Mirando al pequeño niño delgado, Minglan no pudo evitar sentir lástima. Susurró con suavidad: "Si aún tienes corazón, deberías pensar en este niño. No permitas que siga a los adultos soportando sufrimientos; he oído decir que él siempre ha estado enfermo. Reflexiona, un hombre busca esposa para ayudarle y educarla. Si ni siquiera puedes criar bien a un niño, ¿cómo puede merecer el respeto de un hombre?"
Manzhang bajaba la cabeza, respirando con dificultad, pareciendo un animal enojado.
Una oleada de dolor punzante asaltó a Minglan. Se levantó temblorosamente y puso una expresión de dolor en su rostro. Dánju está alarmada, preguntándole por lo bajo: "¡Dolor extraño! Creo que debe ser el parto."
Dánju intentaba contener su pánico mientras gritaba con fuerza: "¡Ayudantes! Llevad una litera". Las doncellas al lado inmediatamente salieron a buscar ayuda, mientras Dánju asía a Minglan para ayudarla a caminar.
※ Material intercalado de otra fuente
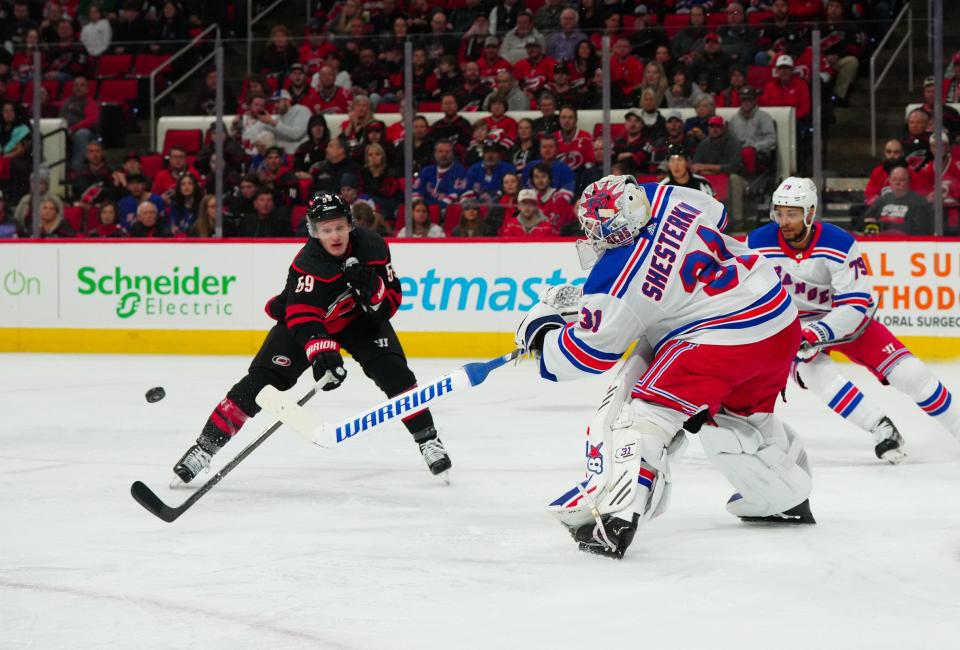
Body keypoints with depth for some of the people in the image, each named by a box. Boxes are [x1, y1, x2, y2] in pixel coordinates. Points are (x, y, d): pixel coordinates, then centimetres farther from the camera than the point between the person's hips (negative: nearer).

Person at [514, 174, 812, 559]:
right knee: (744, 414, 31)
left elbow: (589, 351, -8)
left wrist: (538, 331, 10)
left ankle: (614, 517, -17)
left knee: (643, 412, -4)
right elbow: (716, 216, 24)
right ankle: (788, 499, 46)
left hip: (721, 339, -8)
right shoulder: (664, 198, -1)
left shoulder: (617, 276, -17)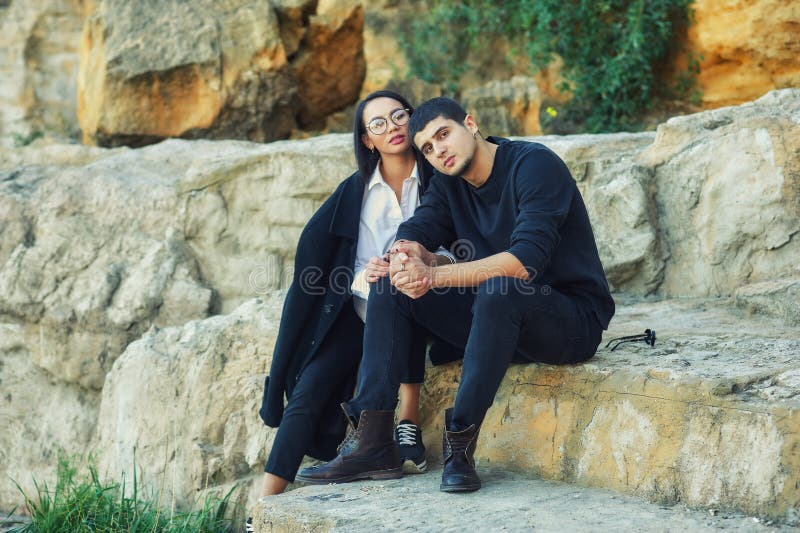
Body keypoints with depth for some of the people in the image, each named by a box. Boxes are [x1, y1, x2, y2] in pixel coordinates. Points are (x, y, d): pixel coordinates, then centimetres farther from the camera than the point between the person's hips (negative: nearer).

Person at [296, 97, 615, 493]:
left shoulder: (535, 165, -17)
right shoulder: (450, 182, 8)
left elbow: (526, 260, -29)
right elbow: (412, 234, -2)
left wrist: (434, 276, -32)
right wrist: (406, 255, -28)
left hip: (573, 320, -7)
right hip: (499, 320, 7)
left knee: (497, 291, -38)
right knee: (389, 285, -5)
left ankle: (460, 446, -29)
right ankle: (369, 441, -12)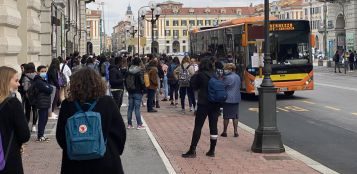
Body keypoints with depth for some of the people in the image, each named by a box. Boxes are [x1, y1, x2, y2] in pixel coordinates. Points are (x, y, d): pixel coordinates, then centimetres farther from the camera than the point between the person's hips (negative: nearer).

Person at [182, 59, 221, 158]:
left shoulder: (201, 75, -9)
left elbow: (194, 87, 2)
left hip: (204, 104, -4)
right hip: (215, 105, 4)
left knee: (198, 127, -1)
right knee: (213, 127, 8)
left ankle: (192, 151, -2)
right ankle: (212, 151, 11)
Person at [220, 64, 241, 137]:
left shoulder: (228, 77, -15)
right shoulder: (238, 77, 9)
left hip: (228, 99, -7)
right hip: (236, 99, 7)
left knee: (226, 117, 1)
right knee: (235, 116, 9)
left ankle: (224, 132, 7)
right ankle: (236, 132, 9)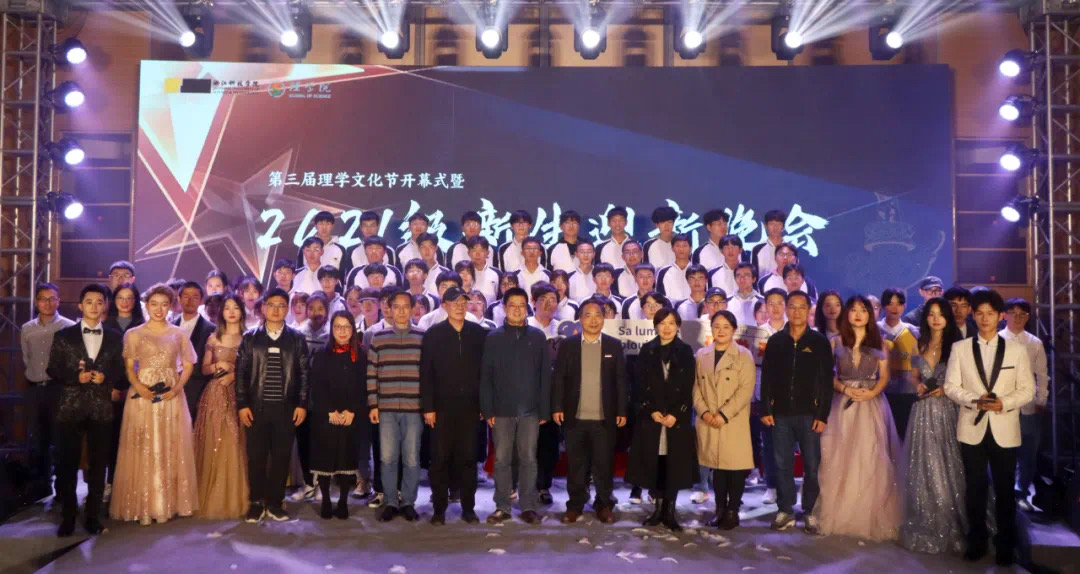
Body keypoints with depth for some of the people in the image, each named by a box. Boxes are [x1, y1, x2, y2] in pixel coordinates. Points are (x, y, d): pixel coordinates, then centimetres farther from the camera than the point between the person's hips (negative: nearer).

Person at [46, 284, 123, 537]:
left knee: (98, 464, 5)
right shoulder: (63, 335, 5)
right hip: (69, 408, -1)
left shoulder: (115, 337, 8)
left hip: (101, 409, 1)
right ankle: (68, 517, 15)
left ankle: (93, 517, 16)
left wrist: (105, 377, -13)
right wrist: (76, 377, -13)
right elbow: (52, 370, 2)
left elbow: (120, 370, 6)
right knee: (67, 464, 3)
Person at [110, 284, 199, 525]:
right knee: (142, 450, 0)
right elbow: (129, 367, 2)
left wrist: (178, 387, -10)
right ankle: (143, 505, 9)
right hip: (142, 396, -1)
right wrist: (138, 386, -16)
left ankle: (170, 502, 12)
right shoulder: (133, 334, 5)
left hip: (171, 397, 1)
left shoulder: (179, 334, 7)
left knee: (171, 450, 4)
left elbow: (188, 365, 6)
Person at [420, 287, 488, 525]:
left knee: (468, 458, 7)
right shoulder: (433, 334, 0)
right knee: (440, 459, 4)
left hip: (469, 406, 1)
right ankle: (439, 509, 13)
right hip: (442, 406, -1)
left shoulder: (479, 333, 4)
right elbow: (425, 373, -2)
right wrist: (428, 407, -7)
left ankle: (468, 508, 16)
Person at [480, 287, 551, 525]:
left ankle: (528, 506, 14)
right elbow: (485, 376, 0)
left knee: (528, 459, 5)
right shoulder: (493, 338, 3)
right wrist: (487, 409, -6)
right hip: (502, 410, 0)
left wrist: (545, 409, -2)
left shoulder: (537, 337, 4)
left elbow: (546, 375, 3)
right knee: (501, 460, 6)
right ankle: (502, 506, 15)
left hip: (530, 409, 0)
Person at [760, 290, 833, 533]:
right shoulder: (775, 341, 6)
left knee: (812, 465, 4)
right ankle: (785, 511, 16)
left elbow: (827, 381, -1)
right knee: (782, 465, 6)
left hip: (809, 414, -2)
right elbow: (766, 377, 6)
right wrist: (765, 409, 0)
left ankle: (809, 512, 15)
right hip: (781, 413, 2)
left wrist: (823, 415, -7)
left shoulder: (820, 342, 1)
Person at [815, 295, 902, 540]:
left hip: (871, 403, 0)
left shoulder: (878, 342, 6)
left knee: (870, 460, -2)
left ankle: (871, 517, 7)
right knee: (841, 460, 0)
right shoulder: (836, 342, 6)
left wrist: (872, 392, -14)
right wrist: (845, 389, -14)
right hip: (843, 403, 0)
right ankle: (841, 515, 11)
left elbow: (884, 377, 3)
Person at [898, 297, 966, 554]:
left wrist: (945, 389, -18)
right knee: (923, 467, 8)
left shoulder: (955, 345, -3)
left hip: (946, 409, -4)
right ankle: (926, 526, 20)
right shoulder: (920, 345, 10)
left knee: (945, 468, -1)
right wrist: (918, 385, -3)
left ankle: (949, 527, 12)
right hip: (923, 411, 4)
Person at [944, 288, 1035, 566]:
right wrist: (975, 400, -17)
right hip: (972, 429, 0)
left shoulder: (1016, 350, 2)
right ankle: (977, 542, 22)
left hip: (1005, 430, 0)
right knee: (975, 488, 9)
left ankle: (1005, 545, 23)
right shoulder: (959, 348, 2)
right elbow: (951, 386, -1)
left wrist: (1004, 403, -17)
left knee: (1004, 490, 9)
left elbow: (1028, 389, 0)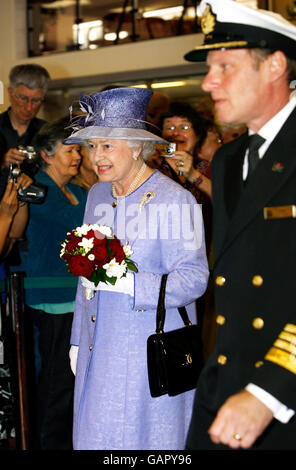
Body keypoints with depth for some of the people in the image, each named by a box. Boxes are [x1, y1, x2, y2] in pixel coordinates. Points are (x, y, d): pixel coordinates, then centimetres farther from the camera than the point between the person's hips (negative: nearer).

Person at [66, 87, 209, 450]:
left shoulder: (174, 200, -13)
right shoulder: (97, 195, 10)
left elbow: (193, 280, -17)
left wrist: (123, 282, -27)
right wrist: (78, 339, 19)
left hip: (151, 352, -6)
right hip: (99, 349, 7)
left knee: (144, 438, 1)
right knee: (94, 435, 12)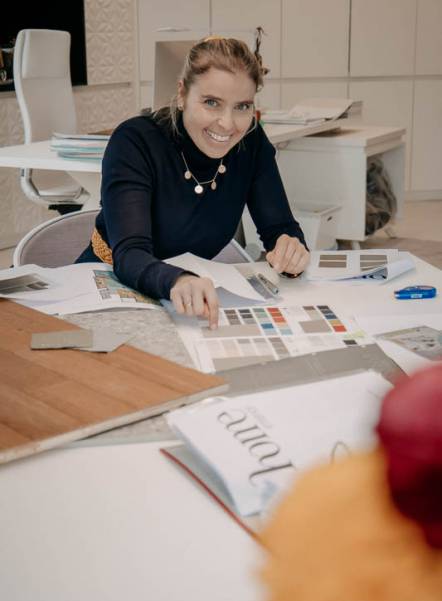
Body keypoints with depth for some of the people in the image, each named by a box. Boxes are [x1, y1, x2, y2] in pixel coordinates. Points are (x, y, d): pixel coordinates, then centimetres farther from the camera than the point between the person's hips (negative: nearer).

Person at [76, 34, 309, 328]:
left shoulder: (250, 141, -7)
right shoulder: (134, 141, -20)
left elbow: (279, 227, -4)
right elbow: (129, 254, -31)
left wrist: (291, 247, -29)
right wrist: (176, 281, -53)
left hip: (188, 302, 4)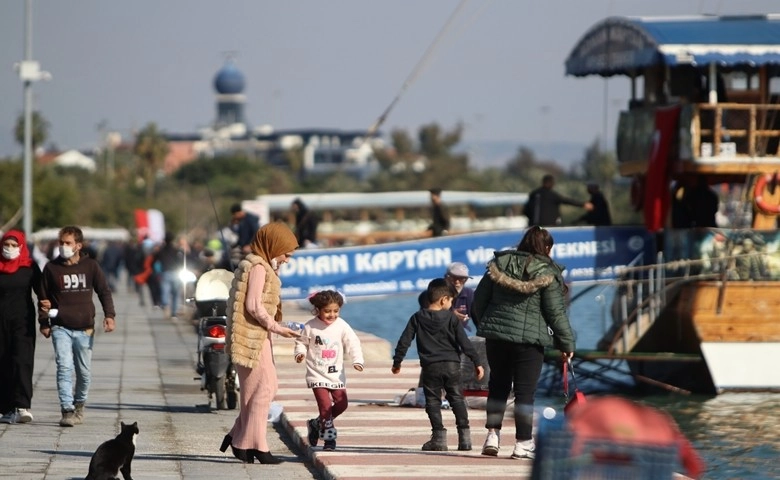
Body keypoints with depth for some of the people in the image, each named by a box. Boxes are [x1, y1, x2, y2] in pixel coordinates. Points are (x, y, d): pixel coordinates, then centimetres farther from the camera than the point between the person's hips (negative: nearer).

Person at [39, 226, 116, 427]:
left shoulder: (91, 266, 2)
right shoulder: (52, 268, 2)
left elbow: (104, 291, 7)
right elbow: (44, 297, 9)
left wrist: (109, 315, -6)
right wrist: (44, 323, 6)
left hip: (85, 328, 1)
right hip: (61, 328, -1)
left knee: (84, 372, 9)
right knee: (64, 367, -14)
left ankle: (79, 404, 30)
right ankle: (67, 410, -16)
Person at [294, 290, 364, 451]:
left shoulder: (342, 326, -5)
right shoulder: (311, 326, -8)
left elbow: (353, 343, -6)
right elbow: (302, 342, 6)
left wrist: (357, 359, -21)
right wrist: (300, 352, -15)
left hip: (336, 374, 3)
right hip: (317, 375, -3)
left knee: (341, 404, 3)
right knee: (325, 405, -11)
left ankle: (316, 424, 24)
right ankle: (329, 438, 0)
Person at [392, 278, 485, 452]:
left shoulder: (417, 318, 3)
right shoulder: (451, 318, -2)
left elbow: (404, 341, 4)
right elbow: (465, 343, -5)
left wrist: (397, 362, 14)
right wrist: (477, 363, 0)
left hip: (430, 367, 0)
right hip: (451, 366, 0)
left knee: (433, 401, 6)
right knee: (457, 399, 8)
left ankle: (439, 437, -1)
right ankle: (464, 437, 4)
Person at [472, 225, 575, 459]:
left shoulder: (500, 264, 5)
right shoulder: (546, 274, -7)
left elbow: (479, 298, 9)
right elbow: (556, 313, -6)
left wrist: (484, 324, 24)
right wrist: (567, 344, 3)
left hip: (496, 334, 4)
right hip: (529, 337, -4)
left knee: (498, 385, 17)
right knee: (525, 391, 1)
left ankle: (492, 435, 11)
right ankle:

Minglan forcejeó y exclamó: "Estoy bien, puedo caminar".
Su condición física era buena y no se debilitaría tan fácilmente; incluso en la actualidad moderna, necesitaría un vehículo hasta el hospital.
La señora viuda notó algo extraño en el aspecto de Minglan. No sabía si estaba sucediendo otra vez lo del lobo o si ya había llegado el día del parto. Se cruzó miradas con Shangmama y dudaba aún.
Manzhang, en el piso, mordió los labios y se llenó de furia, agarrando al niño que estaba a su lado y empujándolo hacia Minglan como si quisiera estrellarlo. Gritaba: "¡Si no queréis vivir, ni yo ni tú!".
Los presentes en la habitación estaban confundidos. Dánju y Lüzhī se interpusieron delante de Minglan. Xiao Tao fue el más ágil y, con un salto lateral, chocó contra Manzhang, derribándola al suelo.
"¡Atrapa a esta tramposa!" exclamó Shangmama en voz alta.
Minglan la miró. Su vientre comenzaba a doler y no tenía tiempo para discutir. Salió de la habitación sin más. Había ganado gran parte, lo que le alegraba; pero Manzhang y Chāng Guorui no eran su responsabilidad, esperaría a Gu Tingye.
...
Al regresar al dormitorio, Cui Māma ya había preparado todo. Las dos parteras estaban ansiosas, pero Minglan se desvanecía poco a poco. Se sentía como si estuviera flotando en un nube, sufriendo oleadas de dolor. En serio, este dolor era extraño; no era tan terrible, solo la hacía sentir muy agitada y tensa en la parte inferior del abdomen, casi a punto de llorar.
No sabía cuántas horas habían pasado cuando su ropa estaba empapada de sudor y sus pestañas estaban húmedas. El cielo se había oscurecido fuera. Las voces dentro parecían seguir gritando, con Cui Māma al frente, las demás doncellas seguían repitiendo: "¡Respira! ¡Soporta el dolor! ¡Guarda fuerzas y no llores! ¡Hazlo! ¡Está bien!".
La habitación se iluminó y parecía una noche con estrellas; junto con los puntos dorados de sus ojos, era muy hermoso. El dolor acumulaba hasta un punto crítico cuando Minglan sentía que iba a morir. De repente, escuchó gritos frenéticos desde el exterior.